In light of the foregoing description of the preferred embodiment of the present invention, many modifications and variations will be apparent to those skilled in the art without departing from the spirit and scope of the invention. The technical scope of the present invention is not limited to the content of the specification, and must be determined according to the scope of the claims.

Claims (7)

1. A method for efficiently extracting lycium barbarum polysaccharide by adopting a cold plasma wall-breaking technology is characterized in that unprocessed lycium barbarum is placed in cold plasma treatment equipment, so that the lycium barbarum is subjected to vacuum ultraviolet photon bombardment in a cold plasma environment and then is subjected to wall breaking.

2. The method for efficiently extracting lycium barbarum polysaccharide by adopting a cold plasma wall-breaking technology according to claim 1, wherein helium is used as a cold plasma gas source in the cold plasma treatment equipment.

3. The method for efficiently extracting lycium barbarum polysaccharide by using a cold plasma wall-breaking technology according to claim 2, wherein helium gas is subjected to radio frequency discharge to generate helium high-energy plasma and vacuum ultraviolet photons.

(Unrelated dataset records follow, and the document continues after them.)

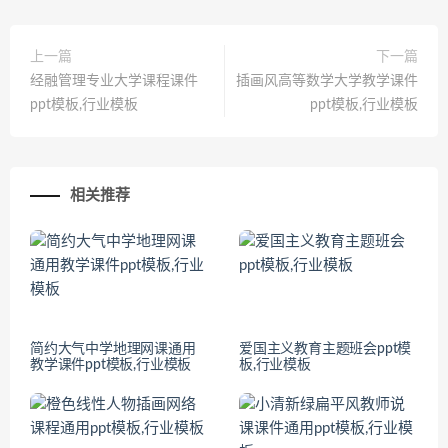
上一篇
下一篇
经融管理专业大学课程课件
插画风高等数学大学教学课件
ppt模板,行业模板
ppt模板,行业模板
相关推荐
简约大气中学地理网课通用
爱国主义教育主题班会ppt模
教学课件ppt模板,行业模板
板,行业模板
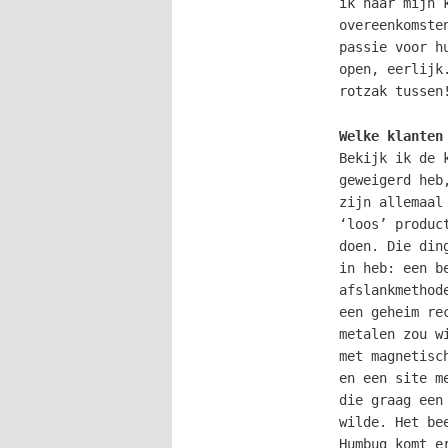
ik naar mijn 
overeenkomste
passie voor h
open, eerlijk
rotzak tussen
Welke klanten
Bekijk ik de 
geweigerd heb
zijn allemaal
‘loos’ produc
doen. Die din
in heb: een b
afslankmethod
een geheim re
metalen zou w
met magnetisc
en een site m
die graag een
wilde. Het be
Humbug komt e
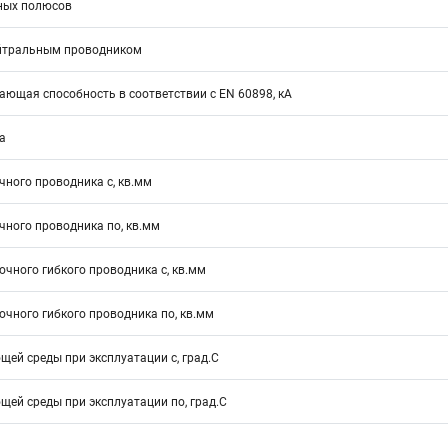
ных полюсов
йтральным проводником
ющая способность в соответствии с EN 60898, кА
а
ного проводника с, кв.мм
ного проводника по, кв.мм
чного гибкого проводника с, кв.мм
чного гибкого проводника по, кв.мм
ей среды при эксплуатации с, град.C
ей среды при эксплуатации по, град.C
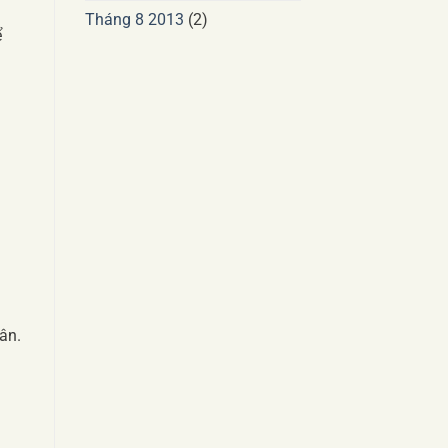
Tháng 8 2013
(2)
ể
ân.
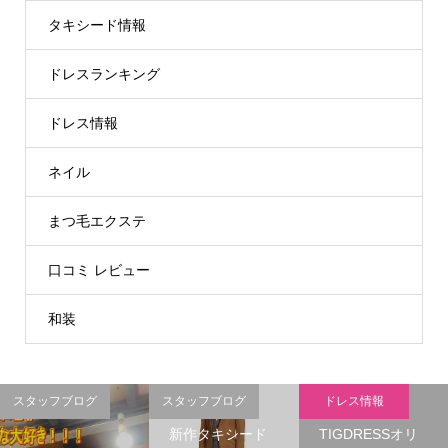
タキシード情報
ドレスランキング
ドレス情報
ネイル
まつ毛エクステ
口コミ レビュー
和装
スタッフブログ
スタッフブログ
ドレス情報
新作タキシード
TIGDRESSオリ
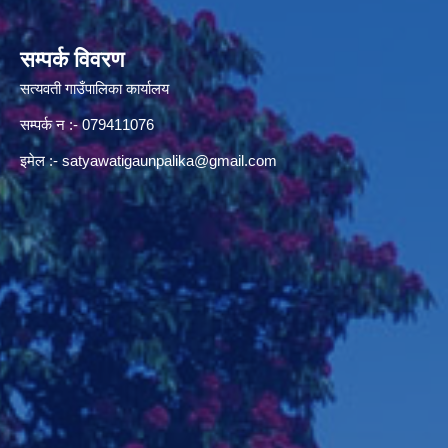
सम्पर्क विवरण
सत्यवती गाउँपालिका कार्यालय
सम्पर्क न‌ :- 079411076
इमेल :-
satyawatigaunpalika@gmail.com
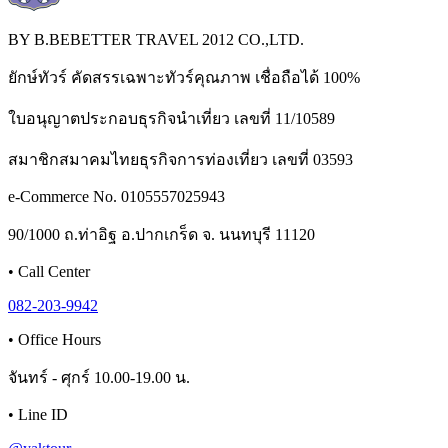
BY B.BEBETTER TRAVEL 2012 CO.,LTD.
ยักษ์ทัวร์ คัดสรรเฉพาะทัวร์คุณภาพ เชื่อถือได้ 100%
ใบอนุญาตประกอบธุรกิจนำเที่ยว เลขที่ 11/10589
สมาชิกสมาคมไทยธุรกิจการท่องเที่ยว เลขที่ 03593
e-Commerce No. 0105557025943
90/1000 ถ.ท่าอิฐ อ.ปากเกร็ด จ. นนทบุรี 11120
•
Call Center
082-203-9942
•
Office Hours
จันทร์ - ศุกร์ 10.00-19.00 น.
•
Line ID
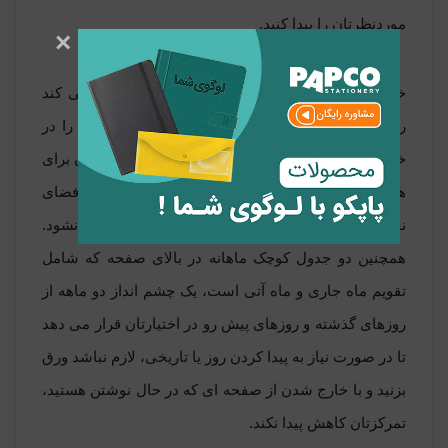
موردنظرتان را پیدا کنید.
×
خانه های مجزای جدول هفتگی پلنر2 به شما کمک می کند
رویدادهای ویژه، یادآوری ها و قرار ملاقات های خود را در
خانه های مجزا ثبت و به آسانی پیگیری کنید. این امکان برای
هر روز در ردیف های افقی فراهم شده تا از نظر فضای
نوشتن، هیچ محدودیتی در نت گذاری هایتان ایجاد نشود.
همچنین دو جدول کوچک ماهانه در بالای صفحه که شامل
تقویم ماه جاری و ماه آتی است، یک چشم انداز دو ماهه از
روزهای گذشته و روزهای پیش رو در اختیارتان قرار می دهد
تا در صورت نیاز به پیدا کردن روز یا تاریخی، لازم نباشد ورق
بزنید و با خارج شدن از صفحه ای که در حال نوشتن هستید،
تمرکزتان کاهش پیدا نکند.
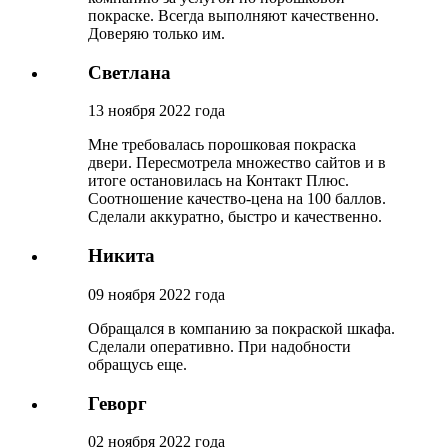
покраске. Всегда выполняют качественно.
Доверяю только им.
Светлана
13 ноября 2022 года
Мне требовалась порошковая покраска
двери. Пересмотрела множество сайтов и в
итоге остановилась на Контакт Плюс.
Соотношение качество-цена на 100 баллов.
Сделали аккуратно, быстро и качественно.
Никита
09 ноября 2022 года
Обращался в компанию за покраской шкафа.
Сделали оперативно. При надобности
обращусь еще.
Геворг
02 ноября 2022 года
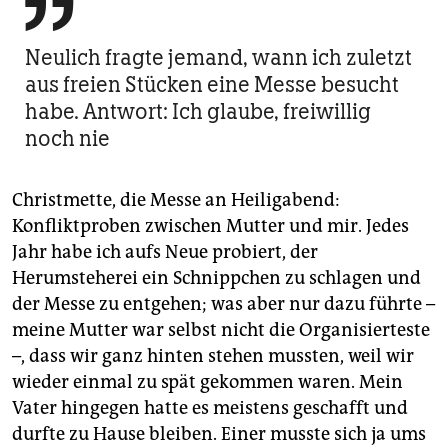

Neulich fragte jemand, wann ich zuletzt
aus freien Stücken eine Messe besucht
habe. Antwort: Ich glaube, freiwillig
noch nie
Christmette, die Messe an Heiligabend:
Konfliktproben zwischen Mutter und mir. Jedes
Jahr habe ich aufs Neue probiert, der
Herumsteherei ein Schnippchen zu schlagen und
der Messe zu entgehen; was aber nur dazu führte –
meine Mutter war selbst nicht die Organisierteste
–, dass wir ganz hinten stehen mussten, weil wir
wieder einmal zu spät gekommen waren. Mein
Vater hingegen hatte es meistens geschafft und
durfte zu Hause bleiben. Einer musste sich ja ums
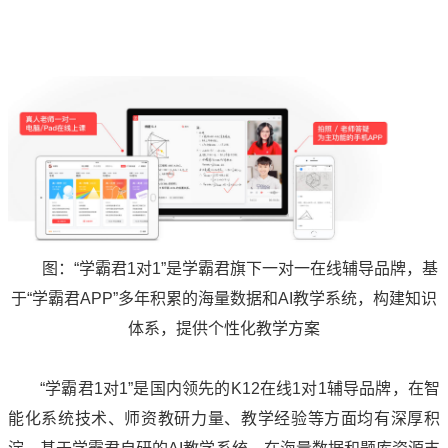
图：“学霸君1对1”是学霸君旗下一对一在线辅导品牌，基
于“学霸君APP”多年积累的海量数据和AI教学系统，构建知识
体系，提供个性化教学方案
“学霸君1对1”是国内领先的K12在线1对1辅导品牌，在智
能化系统技术、师资教研力量、教学经验等方面均有深厚积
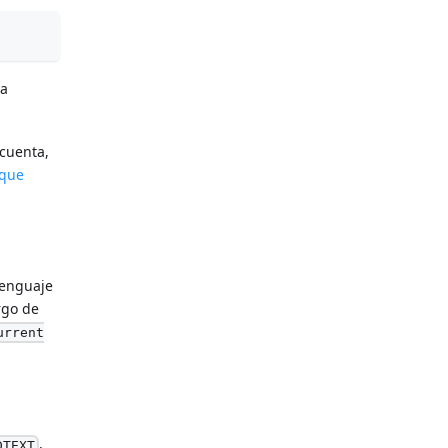
ta
 cuenta,
 que
lenguaje
rgo de
urrent
,
DTEXT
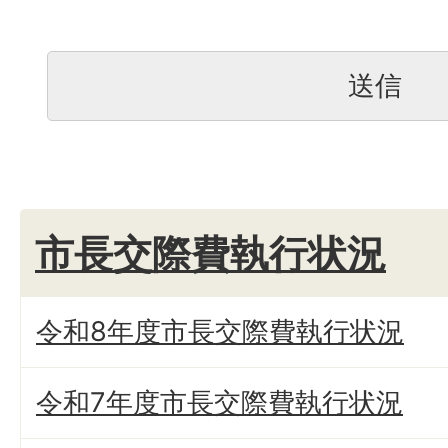
市長交際費執行状況
令和8年度市長交際費執行状況
令和7年度市長交際費執行状況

4. The method for efficiently extracting lycium barbarum polysaccharide by using a cold plasma wall-breaking technology according to claim 2, wherein the vacuum degree of helium plasma for processing lycium barbarum is 50-250 Pa.

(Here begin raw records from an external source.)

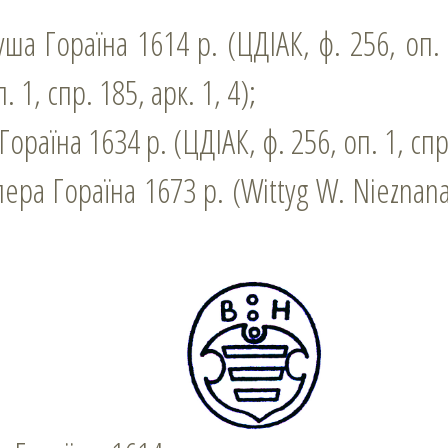
ша Гораїна 1614 р. (ЦДІАК, ф. 256, оп. 1
. 1, спр. 185, арк. 1, 4);
ораїна 1634 p. (ЦДІАК, ф. 256, оп. 1, спр.
ера Гораїна 1673 p. (Wittyg W. Nieznana 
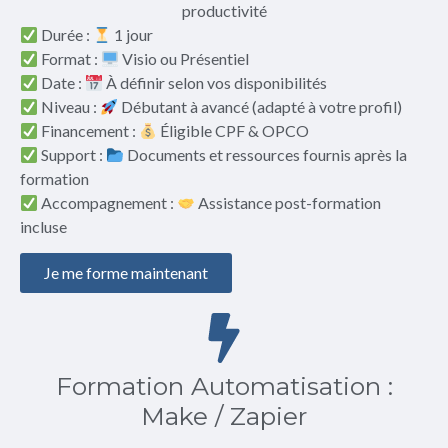
productivité
Durée :
1 jour
Format :
Visio ou Présentiel
Date :
À définir selon vos disponibilités
Niveau :
Débutant à avancé (adapté à votre profil)
Financement :
Éligible CPF & OPCO
Support :
Documents et ressources fournis après la
formation
Accompagnement :
Assistance post-formation
incluse
Je me forme maintenant
Formation Automatisation :
Make / Zapier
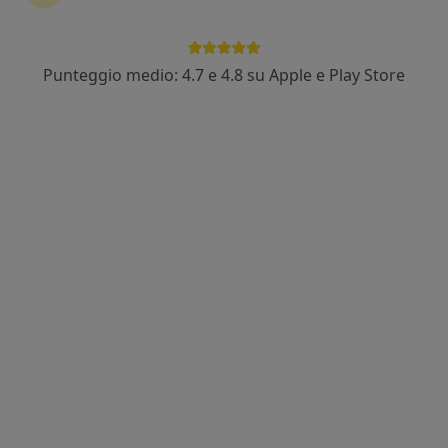
Punteggio medio: 4.7 e 4.8 su Apple e Play Store
Dr. Michele Ferrari
·
Altro
Fisioterapista, Osteopata
Indirizzo
Online
Via Carlo Bilotti, 35, Cosenza
•
Mappa
FISIO time
Fisioterapia
50 €
Questo dottore non ha ancora attivato le prenotazioni online presso questo indirizzo.
Chiedi di attivare le prenotazioni online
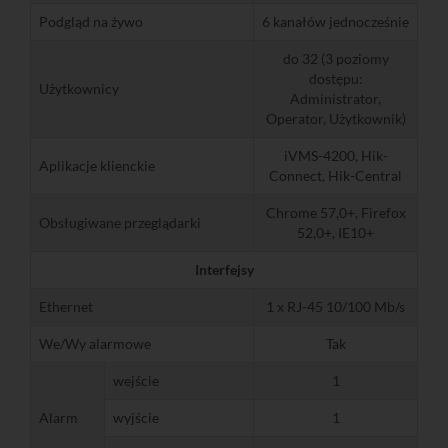
Podgląd na żywo
6 kanałów jednocześnie
do 32 (3 poziomy
dostępu:
Użytkownicy
Administrator,
Operator, Użytkownik)
iVMS-4200, Hik-
Aplikacje klienckie
Connect, Hik-Central
Chrome 57,0+, Firefox
Obsługiwane przeglądarki
52,0+, IE10+
Interfejsy
Ethernet
1 x RJ-45 10/100 Mb/s
We/Wy alarmowe
Tak
wejście
1
Alarm
wyjście
1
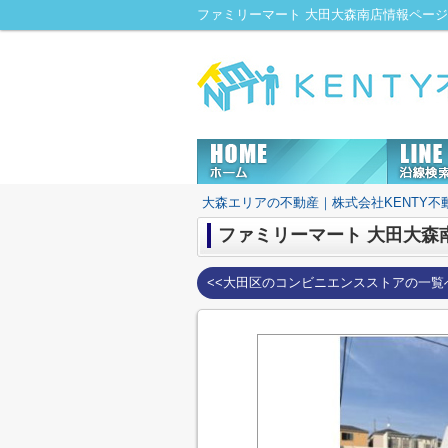
大森エリアの不動産｜株式会社KENTY不
ファミリーマート 大田大森
<<大田区のコンビニエンスストアの一覧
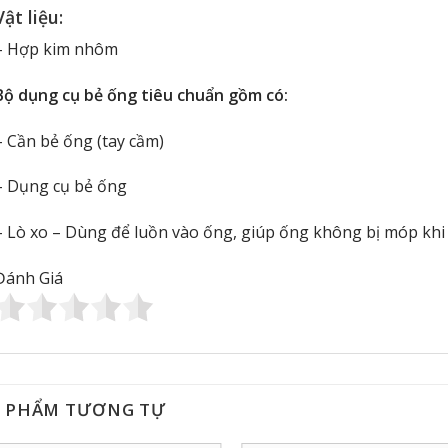
Vật liệu:
– Hợp kim nhôm
Bộ dụng cụ bẻ ống tiêu chuẩn gồm có:
– Cần bẻ ống (tay cầm)
– Dụng cụ bẻ ống
– Lò xo – Dùng để luồn vào ống, giúp ống không bị móp khi
Đánh Giá
 PHẨM TƯƠNG TỰ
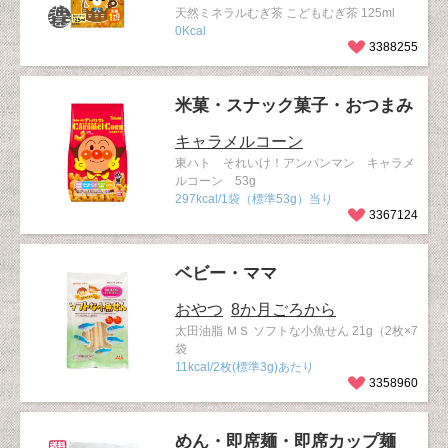
天然ミネラルむぎ茶 こどもむぎ茶 125ml
0Kcal
3388255
米菓・スナック菓子・おつまみ
キャラメルコーン
東ハト それいけ！アンパンマン キャラメ
ルコーン 53g
297kcal/1袋（標準53g）当り
3367124
ベビー・ママ
おやつ
8か月ごろから
太田油脂 ＭＳ ソフトな小魚せん 21g（2枚×7
袋
11kcal/2枚(標準3g)あたり
3358960
めん・即席麺・即席カップ麺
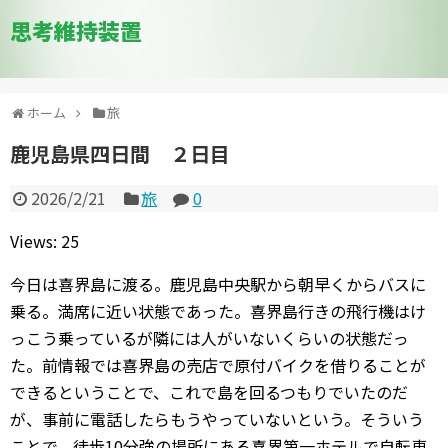
思考維持装置
ホーム
旅
鹿児島県四日間 ２日目
2026/2/21
旅
0
Views: 25
今日は喜界島に渡る。鹿児島中央駅から朝早くからバスに
乗る。満席に近い状態であった。喜界島行きの飛行機はけ
っこう乗っているが隣には人がいないくらいの状態だっ
た。前情報では喜界島の売店で原付バイクを借りることが
できるということで、これで島を回るつもりでいたのだ
が、事前に電話したらもうやっていないという。そういう
ことで、徒歩10分強の場所にある喜界第一ホテルで自転車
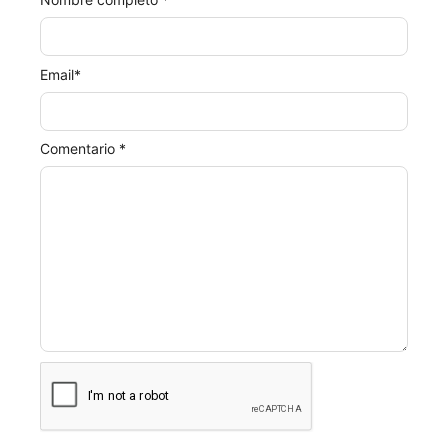
Email
*
Comentario *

5. The method for efficiently extracting lycium barbarum polysaccharide by using a cold plasma wall-breaking technology according to claim 2, wherein the helium plasma discharge power for processing lycium barbarum is 50-250W.

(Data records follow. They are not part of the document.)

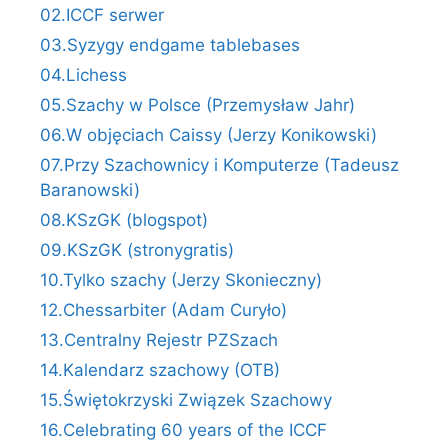
02.ICCF serwer
03.Syzygy endgame tablebases
04.Lichess
05.Szachy w Polsce (Przemysław Jahr)
06.W objęciach Caissy (Jerzy Konikowski)
07.Przy Szachownicy i Komputerze (Tadeusz
Baranowski)
08.KSzGK (blogspot)
09.KSzGK (stronygratis)
10.Tylko szachy (Jerzy Skonieczny)
12.Chessarbiter (Adam Curyło)
13.Centralny Rejestr PZSzach
14.Kalendarz szachowy (OTB)
15.Świętokrzyski Związek Szachowy
16.Celebrating 60 years of the ICCF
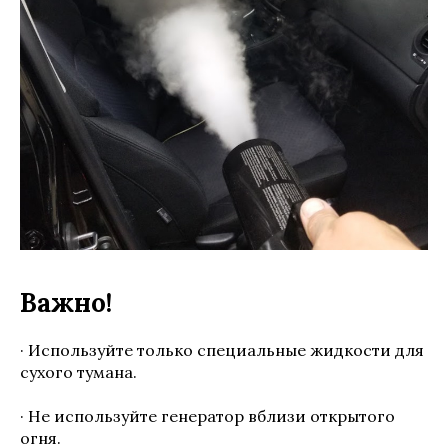
Важно!
· Используйте только специальные жидкости для
сухого тумана.
· Не используйте генератор вблизи открытого
огня.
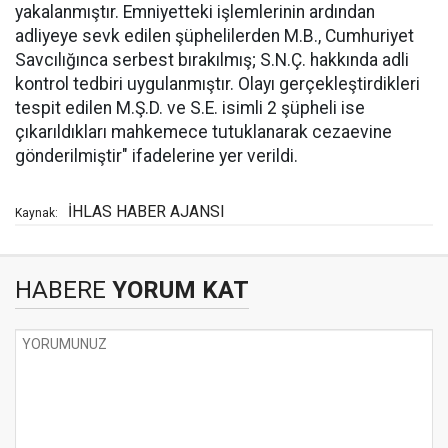
yakalanmıştır. Emniyetteki işlemlerinin ardından
adliyeye sevk edilen şüphelilerden M.B., Cumhuriyet
Savcılığınca serbest bırakılmış; S.N.Ç. hakkında adli
kontrol tedbiri uygulanmıştır. Olayı gerçekleştirdikleri
tespit edilen M.Ş.D. ve S.E. isimli 2 şüpheli ise
çıkarıldıkları mahkemece tutuklanarak cezaevine
gönderilmiştir" ifadelerine yer verildi.
İHLAS HABER AJANSI
Kaynak:
HABERE
YORUM KAT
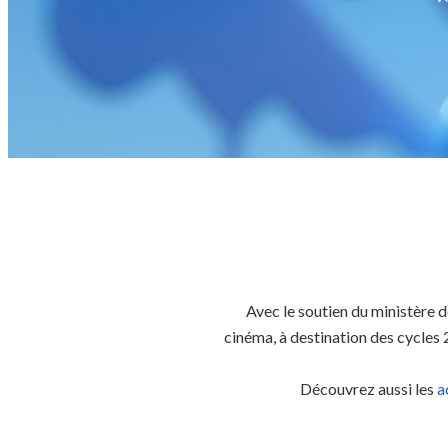
Avec le soutien du ministère d
cinéma, à destination des cycles 
Découvrez aussi les
a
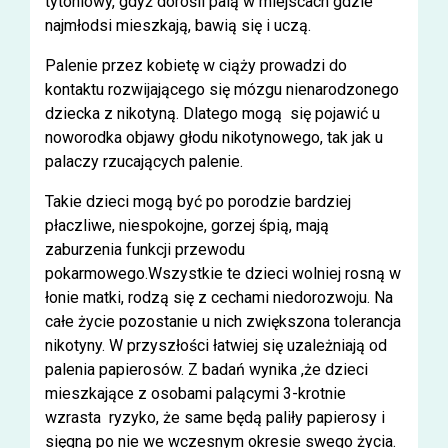
tytoniowy, gdyż dorośli palą w miejscach gdzie
najmłodsi mieszkają, bawią się i uczą.
Palenie przez kobietę w ciąży prowadzi do
kontaktu rozwijającego się mózgu nienarodzonego
dziecka z nikotyną. Dlatego mogą się pojawić u
noworodka objawy głodu nikotynowego, tak jak u
palaczy rzucających palenie.
Takie dzieci mogą być po porodzie bardziej
płaczliwe, niespokojne, gorzej śpią, mają
zaburzenia funkcji przewodu
pokarmowego.Wszystkie te dzieci wolniej rosną w
łonie matki, rodzą się z cechami niedorozwoju. Na
całe życie pozostanie u nich zwiększona tolerancja
nikotyny. W przyszłości łatwiej się uzależniają od
palenia papierosów. Z badań wynika ,że dzieci
mieszkające z osobami palącymi 3-krotnie
wzrasta ryzyko, że same będą paliły papierosy i
sięgną po nie we wczesnym okresie swego życia.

6. The method for efficiently extracting lycium barbarum polysaccharide by adopting a cold plasma wall-breaking technology according to claim 2, wherein the plasma discharge time for processing lycium barbarum is 5-45 s.

7. The method for efficiently extracting the lycium barbarum polysaccharide by using the cold plasma wall-breaking technology according to claim 3, wherein helium plasma uniformly bombards the surface of the lycium barbarum to modify and etch the lycium barbarum and finally cause the cell wall of the lycium barbarum to be broken.